My Two Cents

Robert Rubin

Chris Farrell Oct 25, 2007

A small group of journalists met with Citigroup chairman and former Treasury Secretary Robert Rubin yesterday. Walter Mondale, former Vice-President and Ambassador to Japan, hosted the session. It’s impressive how much these men have accomplished in their lifetime. Rubin was in to give a speech for the law firm Dorsey & Whitney.

A couple of highlights from the conversation with Rubin:

He believes the Federal Reserve Board does face a risk when the central bank does cut its benchmark interest rate once again. The reason is the move could spark a plunge in the value of the dollar, which is already down sharply in the world currency markets.

The credit market turmoil ,and weakening economy is why the federal government should run a sound fiscal policy. It’s not clear that monetary policy will be highly effective in the current environment. If the federal government were running a surplus, fiscal policy could play a much bigger role underpinning economic activity..

For the first time since the early 1970s he’s seeing a large group of the really affluent interested in Democratic party policies.

In Greenspan’s book, the former central banking maestro is very bleak on the outlook for inflation in his forecast to 2030. Rubin isn’t concerned about inflation, however. He thinks the global supply of goods and services will keep downward pressure on inflation. The counterforce would be if there is a sharp decline in the value of the dollar or if America put up a series of protectionist barriers. .

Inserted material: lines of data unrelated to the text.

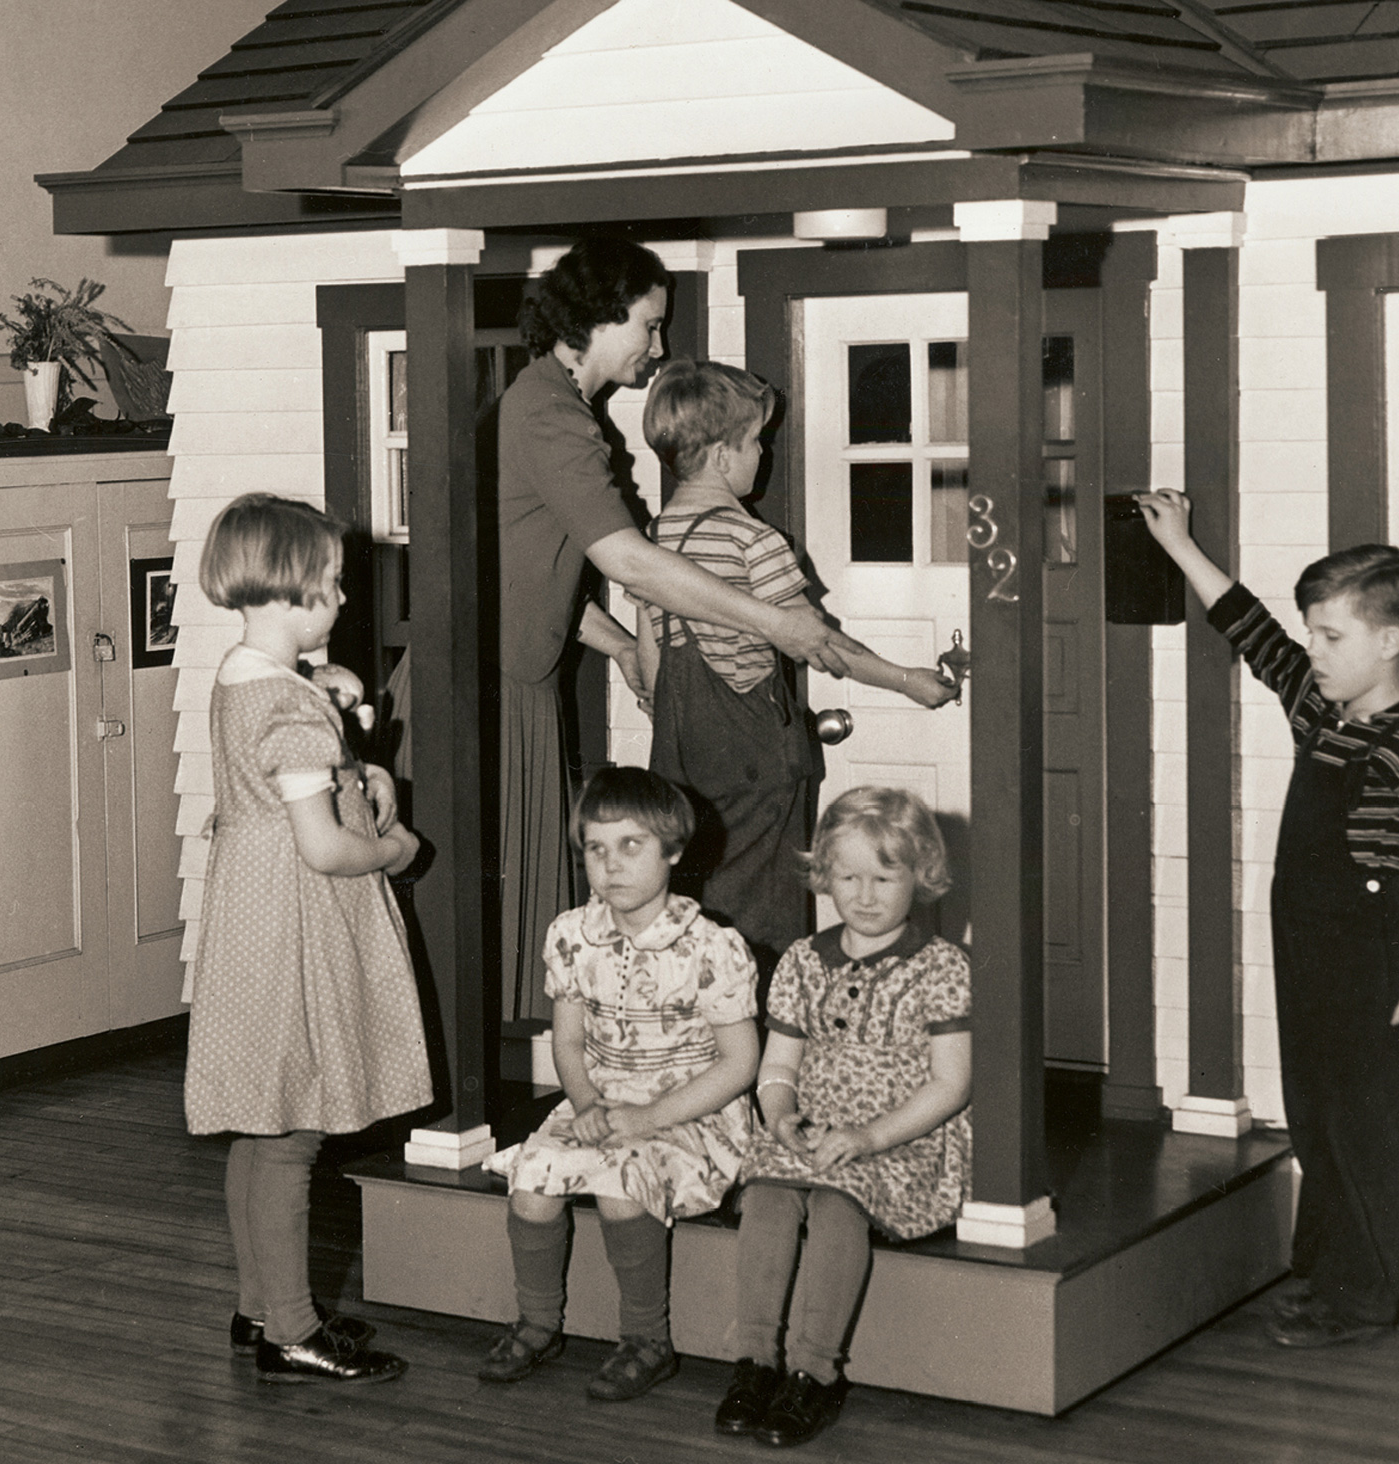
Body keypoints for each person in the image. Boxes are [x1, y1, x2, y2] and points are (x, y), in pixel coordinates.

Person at [1136, 487, 1399, 1348]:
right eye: (1314, 634)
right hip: (1313, 954)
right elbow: (1248, 630)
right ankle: (1323, 1276)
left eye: (1332, 637)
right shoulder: (1322, 712)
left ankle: (1362, 1302)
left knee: (1369, 1131)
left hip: (1385, 964)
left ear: (1389, 641)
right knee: (1319, 1118)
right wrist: (1178, 544)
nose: (1313, 652)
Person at [493, 238, 860, 1022]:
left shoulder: (561, 409)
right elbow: (626, 560)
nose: (658, 349)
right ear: (597, 317)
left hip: (524, 677)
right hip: (493, 686)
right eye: (649, 327)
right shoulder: (547, 414)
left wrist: (622, 646)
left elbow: (528, 574)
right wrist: (775, 624)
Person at [185, 493, 433, 1384]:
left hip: (252, 909)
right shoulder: (291, 715)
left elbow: (286, 738)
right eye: (330, 587)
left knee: (261, 1123)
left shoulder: (244, 676)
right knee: (293, 1132)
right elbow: (327, 847)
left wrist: (347, 737)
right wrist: (396, 849)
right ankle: (292, 1329)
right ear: (290, 593)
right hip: (298, 916)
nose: (339, 600)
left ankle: (260, 1309)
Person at [637, 361, 958, 976]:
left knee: (692, 913)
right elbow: (819, 643)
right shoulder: (753, 540)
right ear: (724, 454)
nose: (763, 454)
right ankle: (764, 1059)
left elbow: (652, 654)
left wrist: (668, 719)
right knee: (762, 920)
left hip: (680, 753)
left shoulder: (654, 539)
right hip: (752, 753)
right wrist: (906, 680)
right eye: (757, 441)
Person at [479, 767, 762, 1401]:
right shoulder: (572, 937)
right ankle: (537, 1322)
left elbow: (739, 1065)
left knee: (620, 1185)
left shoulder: (711, 947)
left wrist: (645, 1119)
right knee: (532, 1180)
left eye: (631, 846)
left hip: (691, 1111)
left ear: (674, 850)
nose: (611, 866)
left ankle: (646, 1338)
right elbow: (570, 1042)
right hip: (599, 1103)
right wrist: (583, 1105)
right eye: (595, 849)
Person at [716, 787, 972, 1448]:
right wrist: (780, 1117)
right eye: (847, 876)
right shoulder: (803, 960)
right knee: (768, 1192)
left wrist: (868, 1137)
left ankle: (814, 1372)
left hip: (897, 1140)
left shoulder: (941, 967)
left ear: (920, 878)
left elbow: (951, 1083)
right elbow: (778, 1067)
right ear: (824, 876)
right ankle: (753, 1363)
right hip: (814, 1128)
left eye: (884, 877)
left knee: (835, 1203)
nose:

Independent of short-term views, there are a lot of challenges facing the American economy and society. Health care. Education. Fiscal imbalances. Global warming. Displaced workers. Everyone of these issues is difficult. Is our political system up to making these difficult judgments? (I think he’s pretty skeptical that you can get the kind of bi-partisan compromse that needed to address each of them.)

He defended the controversial $80 billion “super-SIV” plan spearheaded by U.S. Treasury Secretary Henry Paulson and three giant banks, Citigroup, Bank of America, and JPMorgan Chase. (Here’s the basic idea: The $80 billion fund will buy highly complex and illiquid structured investment vehicles or Sivs. SIV sell short-term debt to buy mortgage securities, and profit from the spread between low interest rate commercial paper and higher interest rate mortgages. Problem is, with all the turmoil in the mortgage market, and uncertainty about the value of the mortgages, SIVs aren’t finding any buyers for their commercial paper. The fear is that SIVs will be forced to liquidate their holdings in a firesale, harming the global capital markets. The super-SIV is designed to prevent such a firesale and the prospect of another credit crunch.) Rubin said that there is about $300 billion in SIVs and about $200 billion is at risk. The remaining $100 billion is held by well capitalized banks, like Citigroup. He says the right analogy is that the SIV is to prevent a “run on the bank.”–although its really a run on the capital markets. It’s a way to avoid the problem of assets sold at panic prices.

Derivatives. He is truly worried about the derivative market. He believes that there has been an exponential increase in financial engineering that hasn’t been tested by adversity. He isn’t worried about hedge funds being over-leveraged, however.

Liquidity is psychological, not monetary. The past three years or so there was a systemic underestimation of risk. Markets have short memories.

Short-term, the biggest risk is the impact on American consumers from high world oil prices, soft housing market, tighter credit conditions. He thinks the economy will slow, but still skirt a recession. Still, can’t rule out the risk of a recession.

Long-term, the global economy going through a transformation of historic proportions. The emergence of China, India, and other emerging economies. It’s equivalent of the emergence of the U.S. economy, or maybe even as big as the rise of the Industrial Revolution, as former Treasury Secretary Larry Summers has suggested. Non-Japan Asia to become the center of the global economy over the next 25 years.

A risk of increased protectionism in this country and around the globe. Troubling, the rise of protectionism in the U.S. about China.

Globalization will continue to put wage and job pressure in the U.S.

Broad participation in growth is critical to growth. American people will support the policies if they benefit from it. Need to continue trade liberalization with a powerful domestic agenda.

The politics are difficult. People who support trade don’t support the domestic agenda. And people who support the domestc agenda don’t support trade.